Delhi High Court
Commissioner Of Income Tax vs Grandlay Electricals (India) on 22 April, 1992
Equivalent citations: [1992]198ITR591(DELHI)
Author: B.N. Kirpal
Bench: B.N. Kirpal
JUDGMENT B.N. Kirpal, J.
1. In respect of the assessment year 1967-68, the Income-tax Appellate Tribunal has stated the case and referred the following question to this court:
"Whether, on the facts and in the circumstances of the case, the Tribunal is correct in law in holding the sum of Rs. 18,499 is not disallowable as entertainment expenditure ?"
2. It is unfortunate that the statement of the case as drawn up by the Tribunal lacks clarity, to say the least. Learned counsel for the Department has, however, taken us through the orders passes by the authorities under the Act. The facts, briefly stated, are that the assessed had made a claim for deduction of sale promotion expense. The Income-tax Officer came to the conclusion that, out of the total expenses claimed by it, a sum of Rs. 37,498 was in nature of entertainment expense. The Income-tax Officer applied the provisions of section 37 of the Income-tax Act, 1961, and allowed a deduction of Rs. 5,000 and disallowed deduction of the balance of Rs. 32,498. An appeal was filed to the Appellate Assistant commissioner who, inter alia, allowed deduction on the amount spent by the assessed for tea, cold-drink, etc., served to its customers. The sum so spent, came to Rs. 18,498. The Income-tax Officer filed a further appeal to the Income-tax Appellate Tribunal. It was held by the Tribunal that the expense of Rs. 18,498 had been correctly allowed. This is the expense which was incurred by the assessed in providing soft drinks, tea, coffee, etc., to its customers, and the Tribunal was of the view that this expense did not amount to entertainment expenditure. It is thereafter that the aforesaid question of law has been referred to this court.

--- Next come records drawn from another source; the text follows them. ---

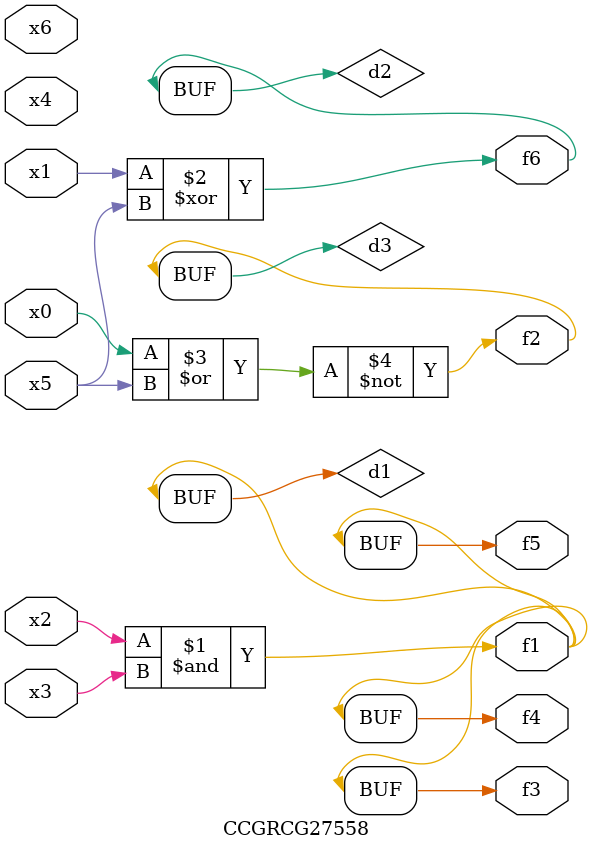
<source format=v>
module CCGRCG27558(
	input x0, x1, x2, x3, x4, x5, x6,
	output f1, f2, f3, f4, f5, f6
);

	wire d1, d2, d3;

	and (d1, x2, x3);
	xor (d2, x1, x5);
	nor (d3, x0, x5);
	assign f1 = d1;
	assign f2 = d3;
	assign f3 = d1;
	assign f4 = d1;
	assign f5 = d1;
	assign f6 = d2;
endmodule

</source>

3. The Tribunal decided the appeal, out of which this reference as arisen, vide its order dated January 3, 1981. By the Finance Act, 1983, Explanation 2 has been inserted in section 37(2A) with effect from April 1, 1976. The said Explanation reads as follows :
"For the removal of doubts, it is hereby declared that for the purpose of this sub-section and sub-section (2B), as it stood before the 1st April, 1977, 'entertainment expenditure' includes expenditure on provision of hospitality of every kind by the assessed to any person, whether by way of provision of food or beverages or in any other manner whatsoever and whether or not such provision is made by reason of any express or implied contract or custom or usage of trade, but does not include expenditure on food or beverages provided by the assessed to his employees in office, factory or other place of their work."

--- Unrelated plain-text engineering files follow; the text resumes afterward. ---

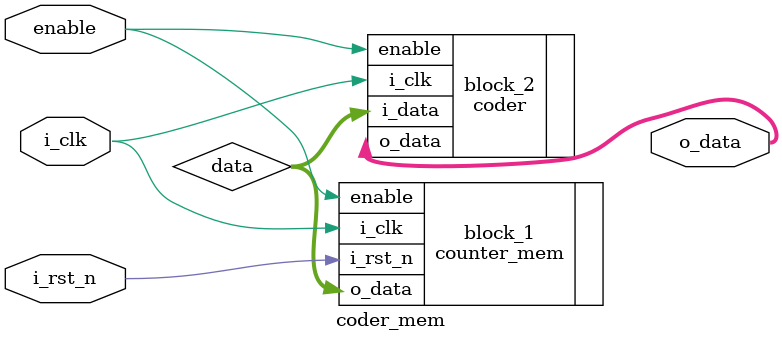
<source format=v>
module coder_mem (
    input i_clk,
    input i_rst_n,
    input enable,
    output [19:0] o_data
);

wire [7:0] data;

counter_mem block_1(
    .i_clk(i_clk),
    .i_rst_n(i_rst_n),
    .enable(enable),
    .o_data(data)
);

coder block_2(
    .i_clk(i_clk),
    .i_data(data),
    .enable(enable),
    .o_data(o_data)
);

endmodule
</source>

4. This Explanation was not available at the time when the Tribunal decided the appeal. As the Explanation has been inserted with retrospective effect, the same has to be given effect to in this case. The said Explanation has been considered by the Karnataka High Court in the case of CIT v. Mysore Minerals Ltd. [1986] 162 ITR 562, and at page 564, it was observed as follows :
"It will be clear from the above Explanation that expenditure on provision of hospitability of every kind by the assessed to any person, whether by way of provision of food or beverages or in any other manner whatsoever, would be 'entertainment expenditure'. But, it excludes the expenditure on food or beverages provided by the assessed to his employees in office, factory or other place of their work."
5. The facts found in the present case are that this expense of Rs. 18,498 was incurred in providing tea and cold drinks to the customers. By virtue of the Explanation, this expense will have to be regarded as entertainment expenditure because the assessed has provided beverages to persons who are not its employees. In view of the said Explanation 2 to section 37(2A), the question of law has to be answered in the negative and in favor of the Revenue.
6. There will be no order as to costs.